You appended a post to a 20 year old thread, that someone revived 1 year ago.

Please don’t revive old threads. Start new ones.

Yes, it seems like that would be the case, but generally speaking, it isn’t true for most meshes. Especially if you can use 16-bit indices (perhaps with multiple glDrawElementsBaseVertex calls).

Remember: performance is governed by two factors: the cost to read the data and the cost to process it.

Arrayed triangle strips of arbitrary meshes will tend to replicate vertices. They just have to; they cannot get perfect vertex reuse. As such, they will execute the same vertex shader on the same vertex data, but without the GPU being able to ever be able to detect that this is happening. So while arrayed strips have a lot of built-in reuse possibilities, there will still be a lot of duplicate vertex positions across the mesh.

That means duplicate reads and VS invocations.

An optimized indexed triangle list at least provides the possibility of eliminating these things. The same index always corresponds to the same VS output data, so a post-T&L vertex cache can allow such optimized lists to avoid reading and processing data. The same vertex could be used 3 or 4 times in a mesh without invoking a data read (outside of the inex) or a VS invocation.

Depending on how big your GPU’s post-T&L cache is, and the topology of your mesh, you can achieve nearly a 1:1 ratio of unique input vertex data to VS invocation execution. You’ll only ever achieve this with arrayed triangle strips in certain very specific mesh typologies.
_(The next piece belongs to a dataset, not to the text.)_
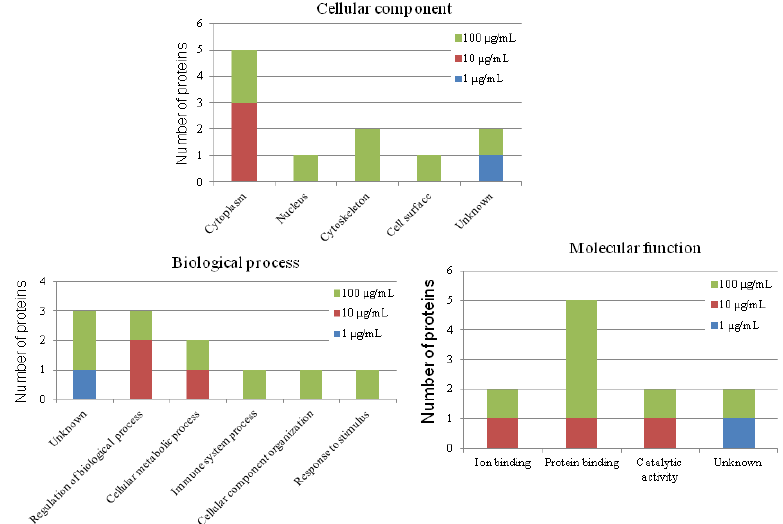
Figure 3. Gene ontology (GO) annotation of differentially expressed proteins in carbon nanotube-treated chicken macrophages. The original GO annotations were downloaded from the NCBI Entrez Gene database (Bethesda, MD, USA). The percentages are the total hits, divided by the number of annotated proteins for the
And even if you blow past your post-T&L cache, your pre-T&L cache could still have that vertex’s input data. So even if you have to run a VS invocation for a duplicate vertex again, you may not have to use bandwidth to do so.

Of course, there’s no such thing as a free lunch. To gain this benefit, you have to use indices. And this requires reading more data in general. But in most cases, it’s worth the additional bandwidth, especially if you can keep your indices at 16-bits.